During administration of oral medications to an elderly, confused client, the client states, 'These pills look funny. They belong to the lady down the hall.' Which of the following is the BEST response by the nurse?
- A. Your physician has ordered new medications for you. They will help you get well.
- B. Remember yesterday when I brought your medications? They look the same.
- C. I'll explain why you are receiving these medications.
- D. I'll be back after I check your medications again.
Correct Answer: D
Rationale: Rechecking medications ensures safety, addressing the client’s concern about a possible error. Options A, B, and C risk administering incorrect drugs.

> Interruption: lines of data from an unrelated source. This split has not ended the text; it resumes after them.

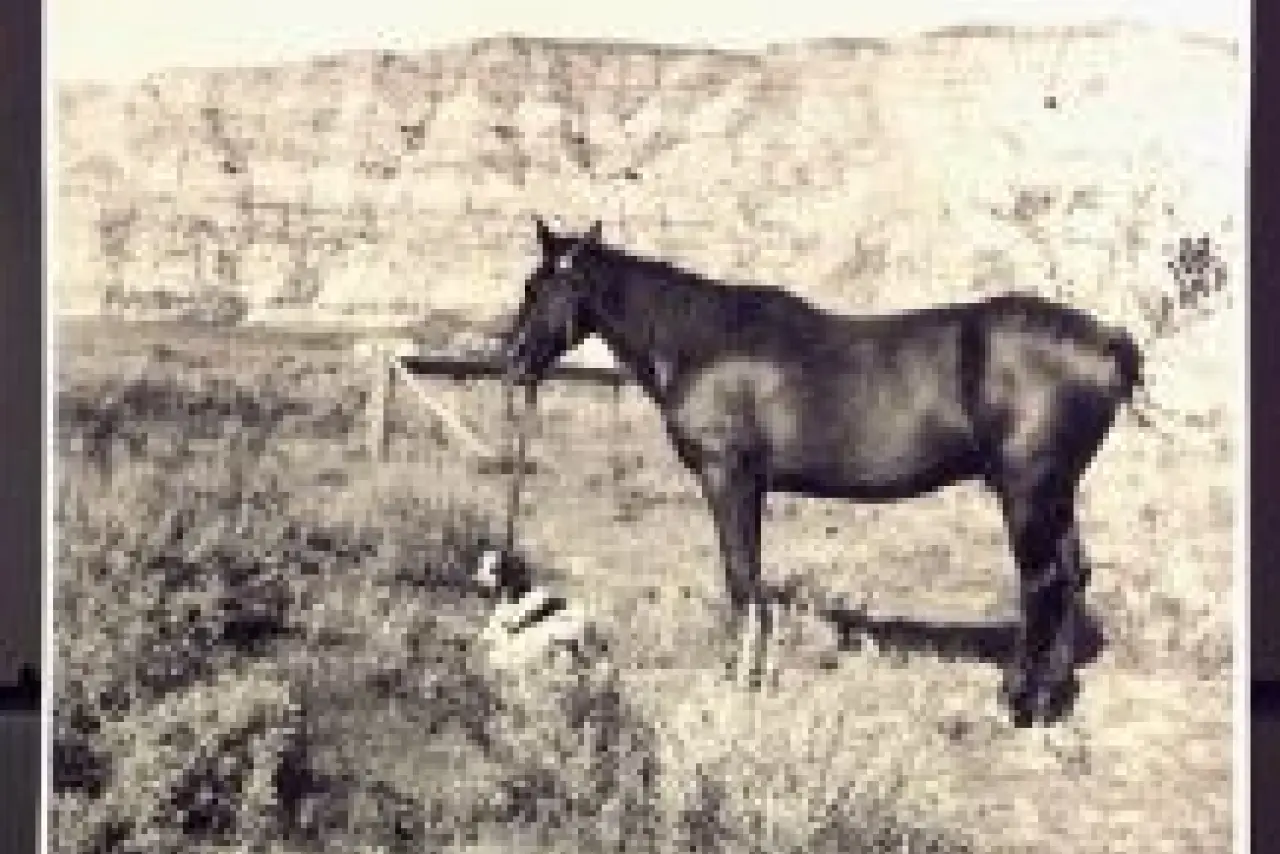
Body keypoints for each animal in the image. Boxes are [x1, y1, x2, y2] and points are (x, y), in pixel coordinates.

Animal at [500, 216, 1147, 727]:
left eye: (541, 285)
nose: (512, 359)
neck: (700, 339)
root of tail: (1107, 339)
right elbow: (751, 577)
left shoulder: (727, 476)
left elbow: (741, 578)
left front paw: (742, 679)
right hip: (1055, 491)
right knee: (1073, 573)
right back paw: (1050, 699)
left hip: (1027, 489)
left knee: (1042, 583)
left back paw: (1017, 700)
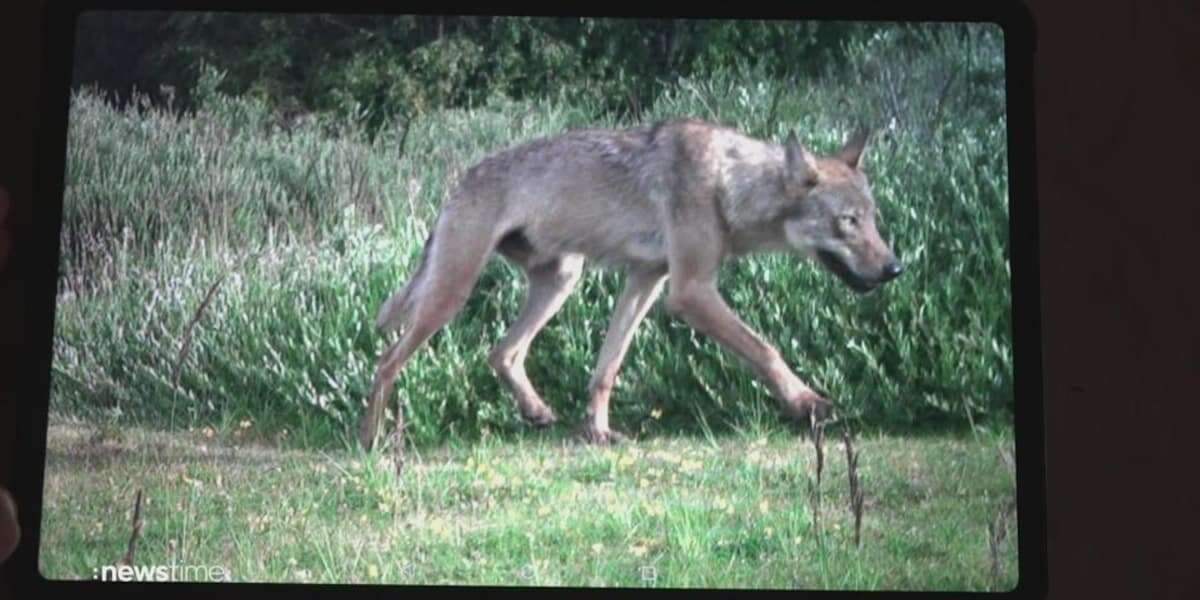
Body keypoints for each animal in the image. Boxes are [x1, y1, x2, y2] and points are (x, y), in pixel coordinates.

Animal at [360, 117, 902, 460]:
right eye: (847, 222)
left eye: (873, 219)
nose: (895, 268)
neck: (728, 183)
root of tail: (459, 181)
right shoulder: (689, 291)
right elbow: (766, 349)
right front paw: (808, 404)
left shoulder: (646, 279)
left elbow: (607, 367)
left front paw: (598, 433)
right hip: (451, 295)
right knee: (386, 362)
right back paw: (371, 443)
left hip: (562, 280)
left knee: (502, 352)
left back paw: (537, 412)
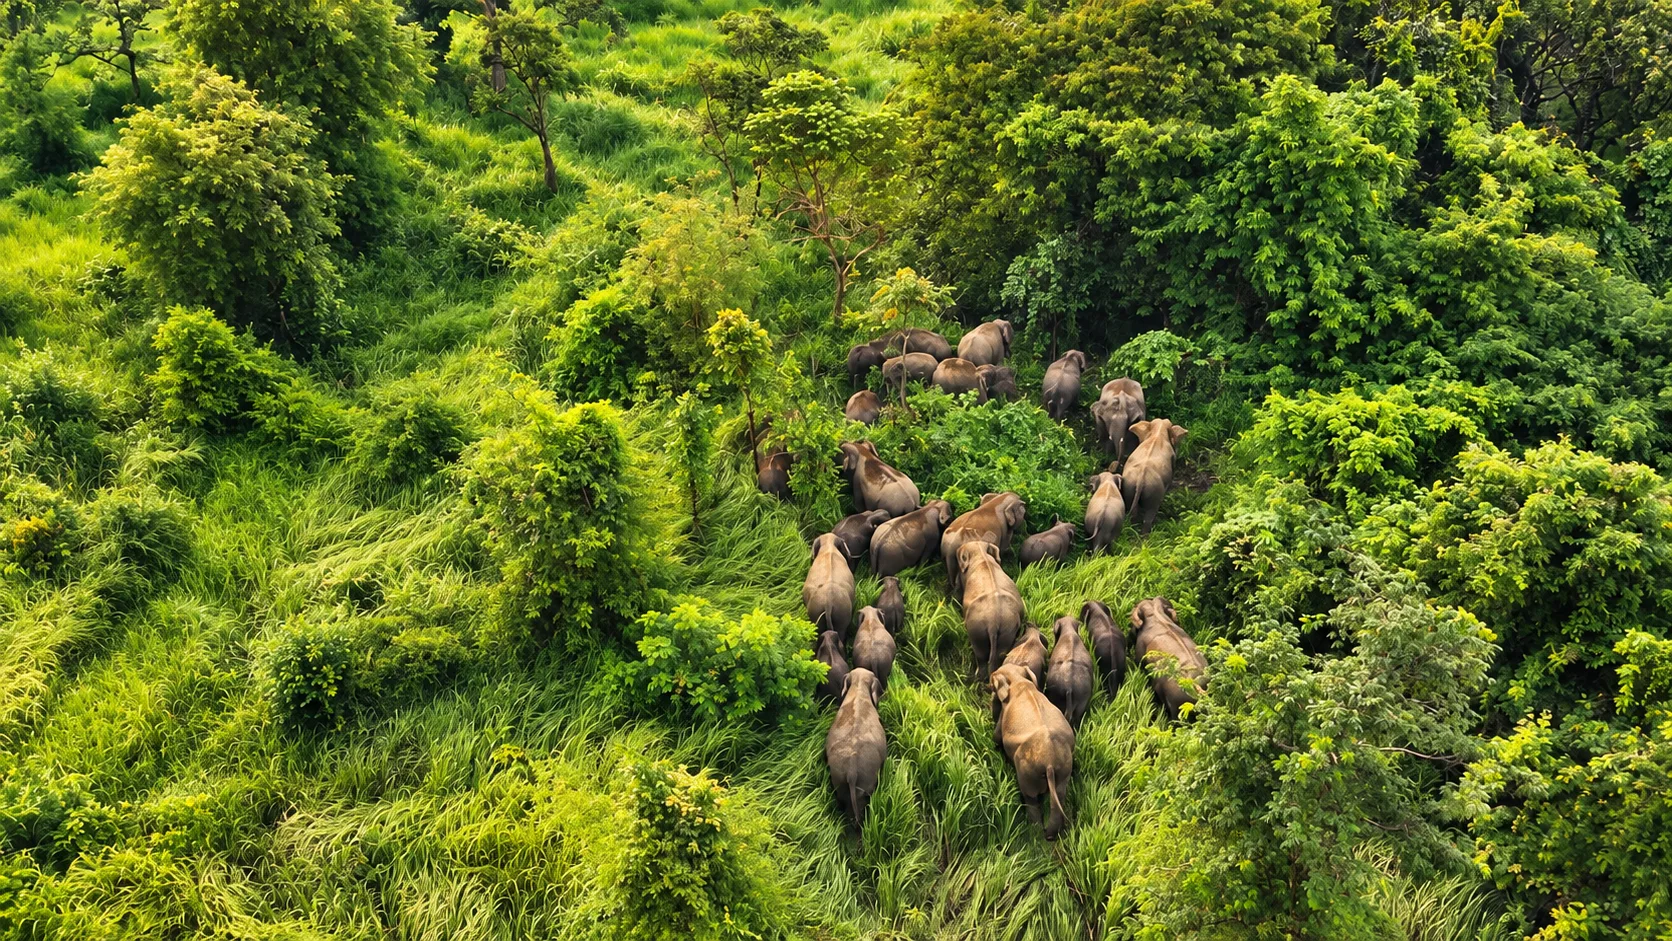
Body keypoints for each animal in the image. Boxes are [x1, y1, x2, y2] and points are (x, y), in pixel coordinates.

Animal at [957, 541, 1024, 678]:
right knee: (1000, 654)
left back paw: (978, 676)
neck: (981, 554)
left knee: (980, 655)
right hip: (1008, 630)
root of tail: (993, 621)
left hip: (975, 629)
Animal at [989, 663, 1075, 840]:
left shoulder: (1004, 713)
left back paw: (1035, 832)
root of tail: (1049, 763)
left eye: (992, 677)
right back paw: (1049, 835)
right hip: (1064, 769)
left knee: (1030, 797)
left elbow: (997, 736)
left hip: (1026, 771)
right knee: (1059, 796)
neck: (1019, 680)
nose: (987, 686)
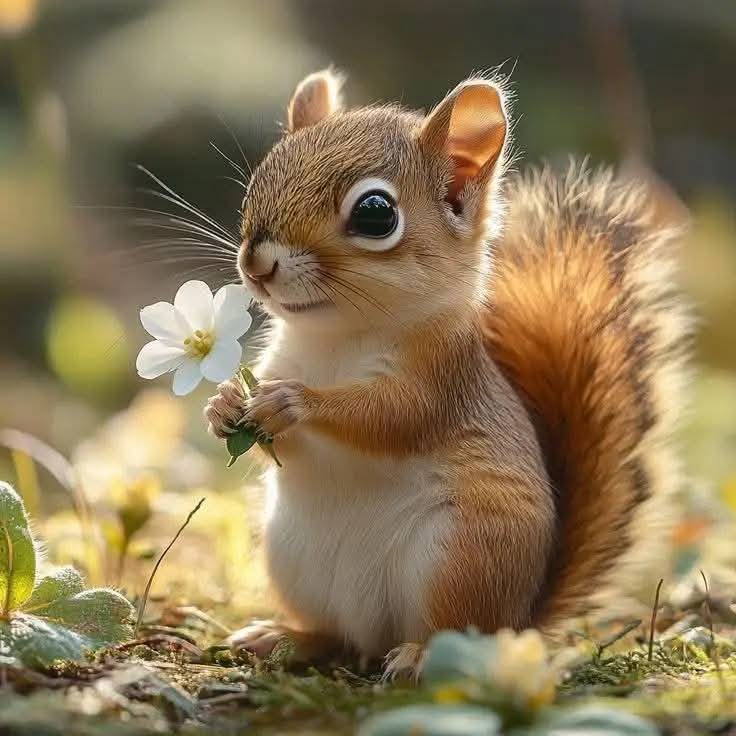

Following a diagnosis of acute glomerulonephritis (AGN) in their 6 year-old child, the parents remark: 'We just don't know how he caught the disease!' The nurse's response is based on an understanding that
- A. AGN is a streptococcal infection that involves the kidney tubules
- B. The disease is easily transmissible in schools and camps
- C. The illness is usually associated with chronic respiratory infections
- D. It is not 'caught' but is a response to a previous B-hemolytic strep infection
Correct Answer: D
Rationale: It is not 'caught' but is a response to a previous B-hemolytic strep infection. AGN is generally accepted as an immune-complex disease in relation to an antecedent streptococcal infection of 4 to 6 weeks prior.
The nurse is aware that the effect of antihypertensive drug therapy may be affected by a 75 year-old client's
- A. poor nutritional status
- B. decreased gastrointestinal motility
- C. increased splanchnic blood flow
- D. altered peripheral resistance
Correct Answer: B
Rationale: Decreased gastrointestinal motility, together with shrinkage of the gastric mucosa and changes in hydrochloric acid levels, will decrease absorption of medications and interfere with their actions.
A 68-year-old client has an order for hydrochlorothiazide (Hydrodiuril) 50 mg qd. The nurse knows that teaching has been successful if the client makes which of the following statements?
- A. I should not operate heavy machinery.
- B. I should drink only five glasses of liquid per day.
- C. This medication will cause my urine to turn orange.
- D. I should eat dried apricots each day.
Correct Answer: D
Rationale: Hydrochlorothiazide causes potassium loss; eating potassium-rich apricots indicates understanding. Options A, B, and C are incorrect.